I’m just curious, what exactly is wrong with you that makes you think there’s something wrong with teaching your kids things like compassion and understanding? Why do you think it’s more appropriate to advocate killing a child than teaching your own about the differences among us? What in your demented and fucked up psyche would make you want to attack rather than reach out to another mother who you know is facing challenges that may be greater than your own? Seriously, I’m sorry, but I just can’t understand where you were coming from with this letter. What is wrong with you?

If you ever grow the balls to address what you’ve done, look me up. I’d love to talk. 

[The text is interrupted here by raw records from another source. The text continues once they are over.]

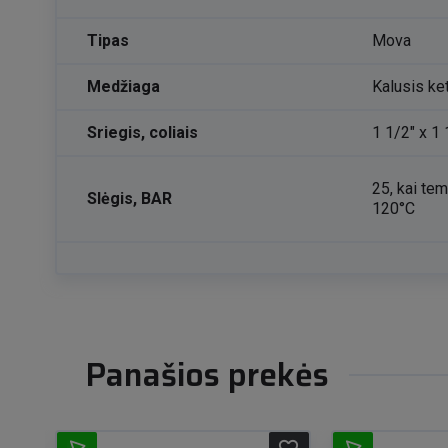
Tipas
Mova
Medžiaga
Kalusis ke
Sriegis, coliais
1 1/2" x 1 
25, kai tem
Slėgis, BAR
120°C
Panašios prekės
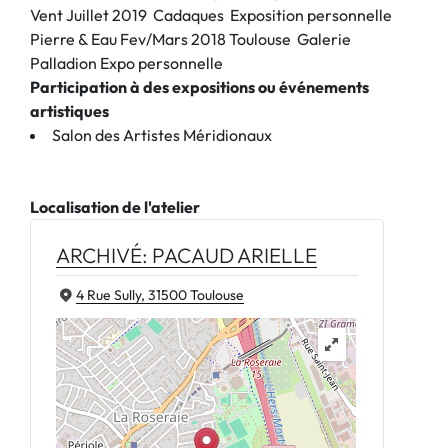
Vent Juillet 2019 Cadaques Exposition personnelle
Pierre & Eau Fev/Mars 2018 Toulouse Galerie
Palladion Expo personnelle
Participation à des expositions ou événements
artistiques
Salon des Artistes Méridionaux
Localisation de l'atelier
ARCHIVÉ: PACAUD ARIELLE
4 Rue Sully, 31500 Toulouse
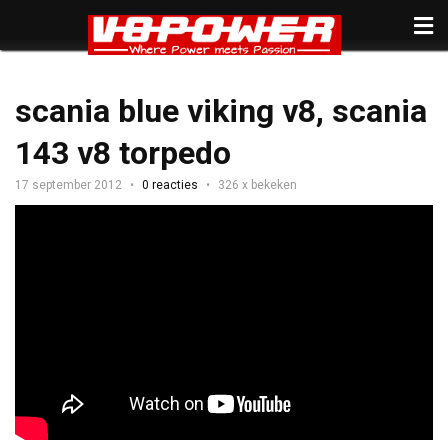
scania blue viking v8, scania
143 v8 torpedo
17 september 2012
0 reacties
326 x bekeken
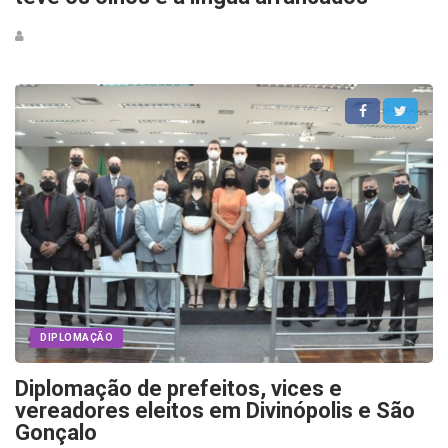
DIPLOMAÇÃO
Diplomação de prefeitos, vices e
vereadores eleitos em Divinópolis e São
Gonçalo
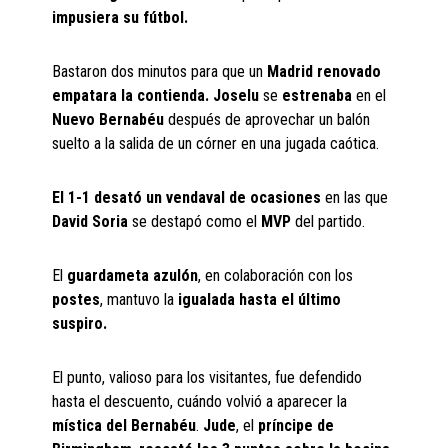
impusiera su fútbol.
Bastaron dos minutos para que un
Madrid renovado
empatara la contienda.
Joselu
se
estrenaba
en el
Nuevo Bernabéu
después de aprovechar un balón
suelto a la salida de un córner en una jugada caótica.
El 1-1 desató un vendaval de ocasiones
en las que
David Soria
se destapó como el
MVP
del partido.
El
guardameta azulón
, en colaboración con los
postes
, mantuvo la
igualada hasta el último
suspiro.
El punto, valioso para los visitantes, fue defendido
hasta el descuento, cuándo volvió a aparecer la
mística del Bernabéu
.
Jude
, el
príncipe de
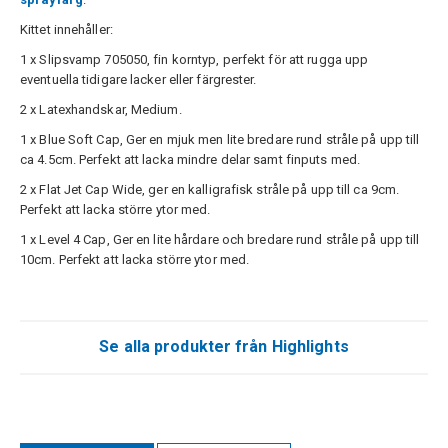
Kittet innehåller:
1 x Slipsvamp 705050, fin korntyp, perfekt för att rugga upp
eventuella tidigare lacker eller färgrester.
2 x Latexhandskar, Medium.
1 x Blue Soft Cap, Ger en mjuk men lite bredare rund stråle på upp till
ca 4.5cm. Perfekt att lacka mindre delar samt finputs med.
2 x Flat Jet Cap Wide, ger en kalligrafisk stråle på upp till ca 9cm.
Perfekt att lacka större ytor med.
1 x Level 4 Cap, Ger en lite hårdare och bredare rund stråle på upp till
10cm. Perfekt att lacka större ytor med.
Se alla produkter från Highlights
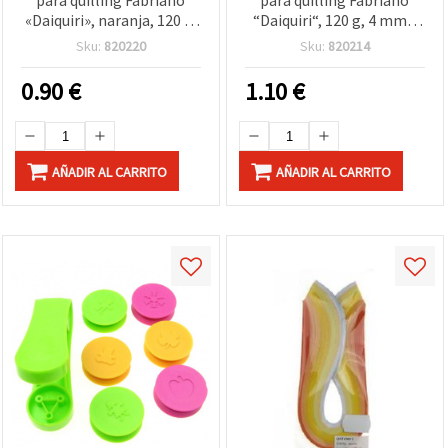
para quilling Fabriano
para quilling Fabriano
«Daiquiri», naranja, 120 g,
“Daiquiri“, 120 g, 4 mm /
6 mm x 35 cm - 50 uds
50 cm, naranja - 50 uds
Sku:
820220
Sku:
820214
0.90
€
1.10
€
AÑADIR AL CARRITO
AÑADIR AL CARRITO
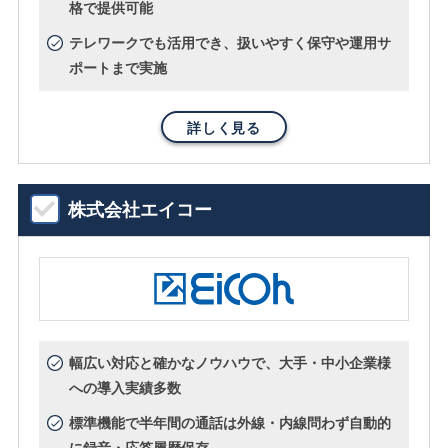
格で提供可能
テレワークでも活用でき、扱いやすく保守や運用サ
ポートまで実施
詳しく見る
株式会社エイコー
幅広い対応と確かなノウハウで、大手・中小企業様
への導入実績多数
標準機能で半年間の通話は外線・内線問わず自動的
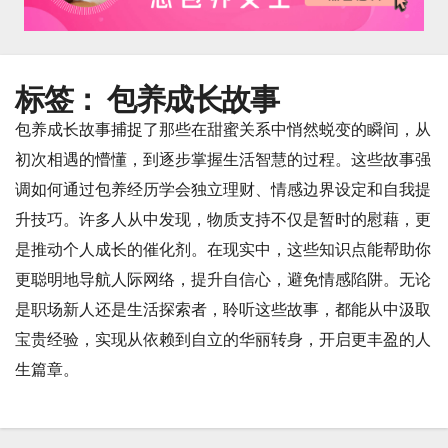
标签：
包养成长故事
包养成长故事捕捉了那些在甜蜜关系中悄然蜕变的瞬间，从
初次相遇的懵懂，到逐步掌握生活智慧的过程。这些故事强
调如何通过包养经历学会独立理财、情感边界设定和自我提
升技巧。许多人从中发现，物质支持不仅是暂时的慰藉，更
是推动个人成长的催化剂。在现实中，这些知识点能帮助你
更聪明地导航人际网络，提升自信心，避免情感陷阱。无论
是职场新人还是生活探索者，聆听这些故事，都能从中汲取
宝贵经验，实现从依赖到自立的华丽转身，开启更丰盈的人
生篇章。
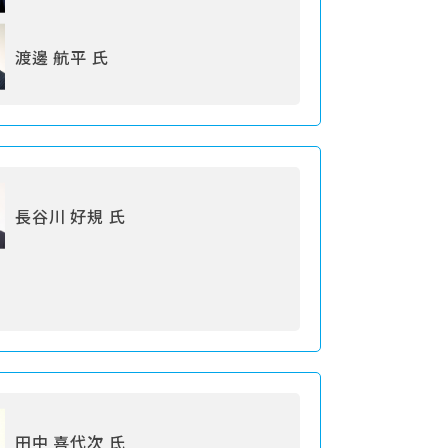
渡邊 航平 氏
長谷川 好規 氏
田中 喜代次 氏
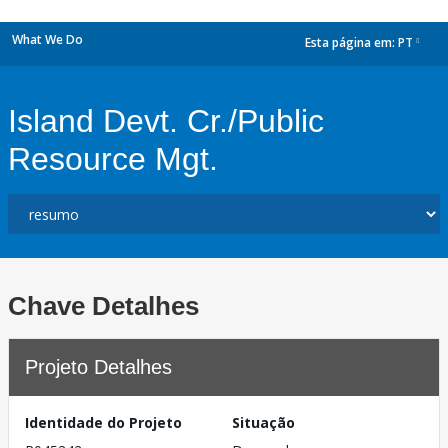
What We Do
Esta página em:
PT
dropdown
Island Devt. Cr./Public
Resource Mgt.
Chave Detalhes
Projeto Detalhes
Identidade do Projeto
Situação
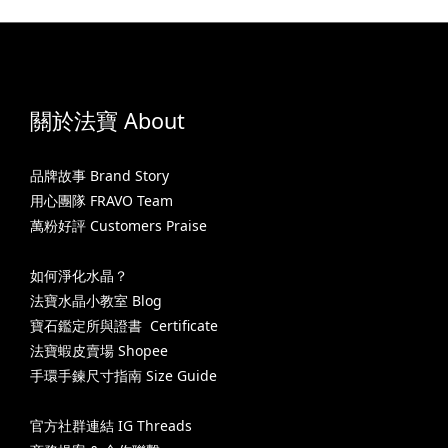
關於法寶 About
品牌故事 Brand Story
用心團隊 FRAVO Team
萬粉好評 Customers Praise
如何淨化水晶？
法寶水晶小教室 Blog
寶石鑑定所與證書 Certificate
法寶蝦皮賣場 Shopee
手環手鍊尺寸指南 Size Guide
官方社群連結 IG Threads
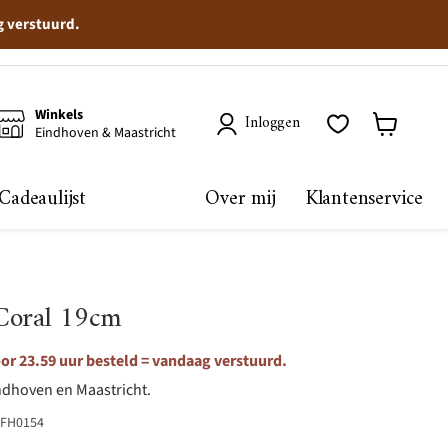
g verstuurd.
Winkels
Inloggen
Eindhoven & Maastricht
Winkelma
bekijken
Cadeaulijst
Over mij
Klantenservice
Coral 19cm
r 23.59 uur besteld = vandaag verstuurd.
ndhoven en Maastricht.
FH0154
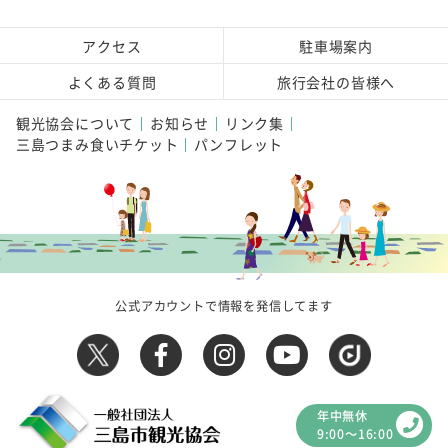
アクセス
駐車場案内
よくある質問
旅行会社の皆様へ
観光協会について
お知らせ
リンク集
三島つまみ食いチケット
パンフレット
公式アカウントで情報を発信してます
年中無休
9:00～16:00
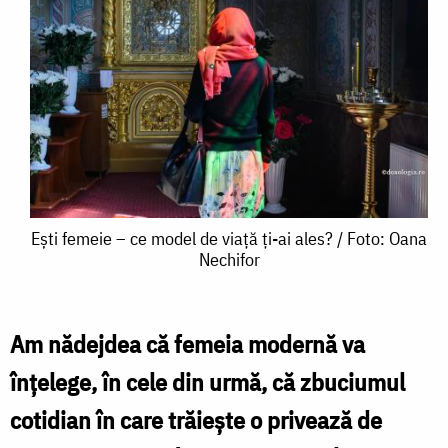
Ești
Ești femeie – ce model de viață ți-ai ales? / Foto: Oana
Nechifor
femeie
–
ce
Am nădejdea că femeia modernă va
model
înțelege, în cele din urmă, că zbuciumul
de
cotidian în care trăiește o privează de
viață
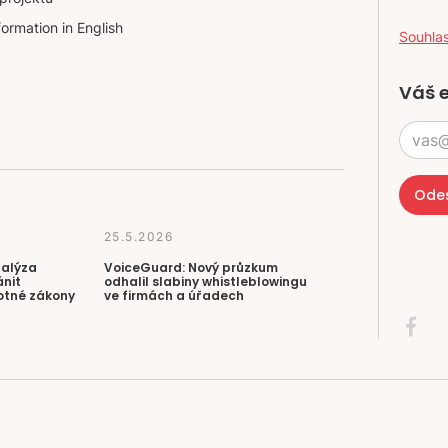
formation in English
Souhla
Váš 
25.5.2026
nalýza
VoiceGuard: Nový průzkum
ánit
odhalil slabiny whistleblowingu
otné zákony
ve firmách a úřadech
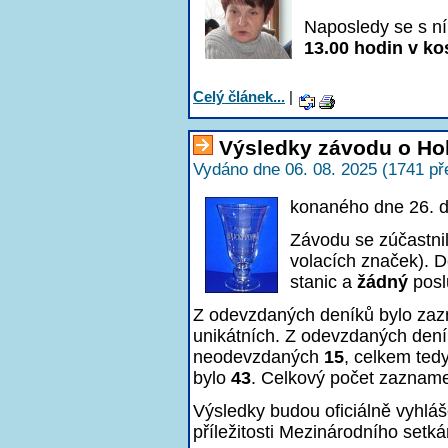
Naposledy se s ní
13.00 hodin v kos
Celý článek...
|
Výsledky závodu o Ho
Vydáno dne 06. 08. 2025 (1741 př
konaného dne 26. 
Závodu se zúčastni
volacích značek). D
stanic a
žádný
posl
Z odevzdaných deníků bylo z
unikátních. Z odevzdaných den
neodevzdaných
15
, celkem ted
bylo
43
. Celkový počet zaznam
Výsledky budou oficiálně vyhlá
příležitosti Mezinárodního setká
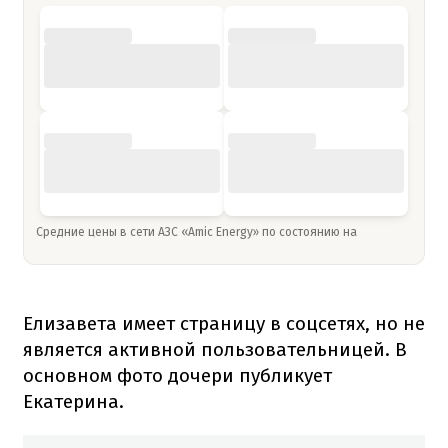
Средние цены в сети АЗС «Amic Energy» по состоянию на
Елизавета имеет страницу в соцсетях, но не
является активной пользовательницей. В
основном фото дочери публикует
Екатерина.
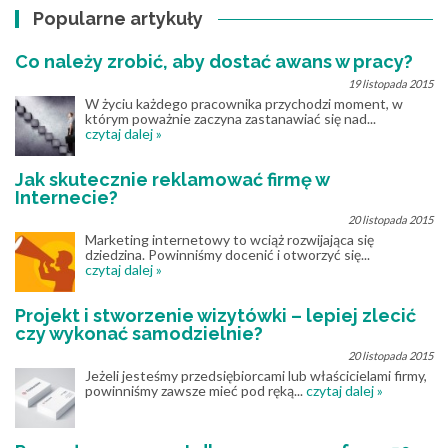
Popularne artykuły
Co należy zrobić, aby dostać awans w pracy?
19 listopada 2015
W życiu każdego pracownika przychodzi moment, w
którym poważnie zaczyna zastanawiać się nad...
czytaj dalej »
Jak skutecznie reklamować firmę w
Internecie?
20 listopada 2015
Marketing internetowy to wciąż rozwijająca się
dziedzina. Powinniśmy docenić i otworzyć się...
czytaj dalej »
Projekt i stworzenie wizytówki – lepiej zlecić
czy wykonać samodzielnie?
20 listopada 2015
Jeżeli jesteśmy przedsiębiorcami lub właścicielami firmy,
powinniśmy zawsze mieć pod ręką...
czytaj dalej »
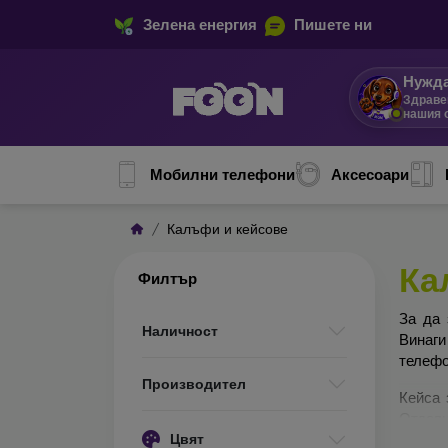
Зелена енергия
Пишете ни
Нужда
Здраве
нашия 
Мобилни телефони
Аксесоари
Калъфи и кейсове
Ка
Филтър
За да 
Наличност
Винаги
телефо
Производител
Кейса 
Отделн
Цвят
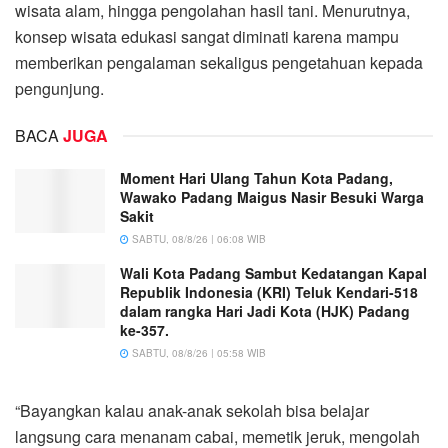
wisata alam, hingga pengolahan hasil tani. Menurutnya,
konsep wisata edukasi sangat diminati karena mampu
memberikan pengalaman sekaligus pengetahuan kepada
pengunjung.
BACA
JUGA
Moment Hari Ulang Tahun Kota Padang,
Wawako Padang Maigus Nasir Besuki Warga
Sakit
SABTU, 08/8/26 | 06:08 WIB
Wali Kota Padang Sambut Kedatangan Kapal
Republik Indonesia (KRI) Teluk Kendari-518
dalam rangka Hari Jadi Kota (HJK) Padang
ke-357.
SABTU, 08/8/26 | 05:58 WIB
“Bayangkan kalau anak-anak sekolah bisa belajar
langsung cara menanam cabai, memetik jeruk, mengolah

3 comments on “To the Cretin Who Wrote the Ugly Anonymous Letter About the Child With Autism

  • This is an open statement to the author of that letter:
    The statements that you have made are insensitive, hurtful and demonstrate a juvenile mentality. People with Autism, and any other disorder or disability, are still people. Though not always apparent they have feelings, hopes and dreams just like you.
    I understand your frustration with your neighbor’s behavior. Dealing with children with disabilities can be frustrating, and exhausting. I say this from experience; I am raising a son with autism myself. It is difficult but having him in my life has given me a greater sense of humanity that I otherwise would not have. You should open yourself up to acceptance of his diversity; clearly you could benefit from a greater sense of humanity yourself.
    Now please take a moment and try to understand the frustration that this boy experiences every day. Like any child, like your children, he has needs, but he does not have the ability to express them, at least not in a way that most people can understand. The voice inside his head is screaming for someone to help him, understand him, accept him; but when he tries to speak all he can produce is the “noise” that you complain about. He hears it too; it is not the sound he wants to make. If he had the ability to articulate his needs verbally, like your “normal” children he would.
    You are a coward. In this country everyone has the right to speak their minds. If you had taken ownership of your statements I would not hesitate to defend that right, but you have not. You have chosen to hide behind anonymity. If you lack shame for the hurtful things you have said you should at least be ashamed that you are not taking responsibility for them.
    I will not hide my identity; I take full responsibility for anything and everything that I say. My name is Wade Huntley, I live in West Jordan Utah, I operate a website: http://www.avoiceformyson.com where my contact information can be found. You are welcome to contact me yourself if you would like to respond to this letter. Be warned that I may post any communications that I receive from you and that if you reveal your identity to me I will disclose it publicly.
    Finally, I am making an open offer of $100 dollars to anyone that can positively identify you as the author of this letter. It isn’t much but it is all that I can afford. Given the hurtful things that you have said I doubt it will require any reward for someone to reveal who you are. If I am able to confirm your identity I will post it publicly on my site and I will provide it to your local news stations.

    Wade Huntley
    Proud father of an autistic child

    Like

  • Your words have me speechless, love your articulation, your love and passion for your son. I take my hat off to you. Glad you post this. Believe me, she won’t identify herself, but if I find out who is that person called “mother”, I will disclose her to you and no need for the reward. Gathering her information will be my own reward. God bless Wade and your family.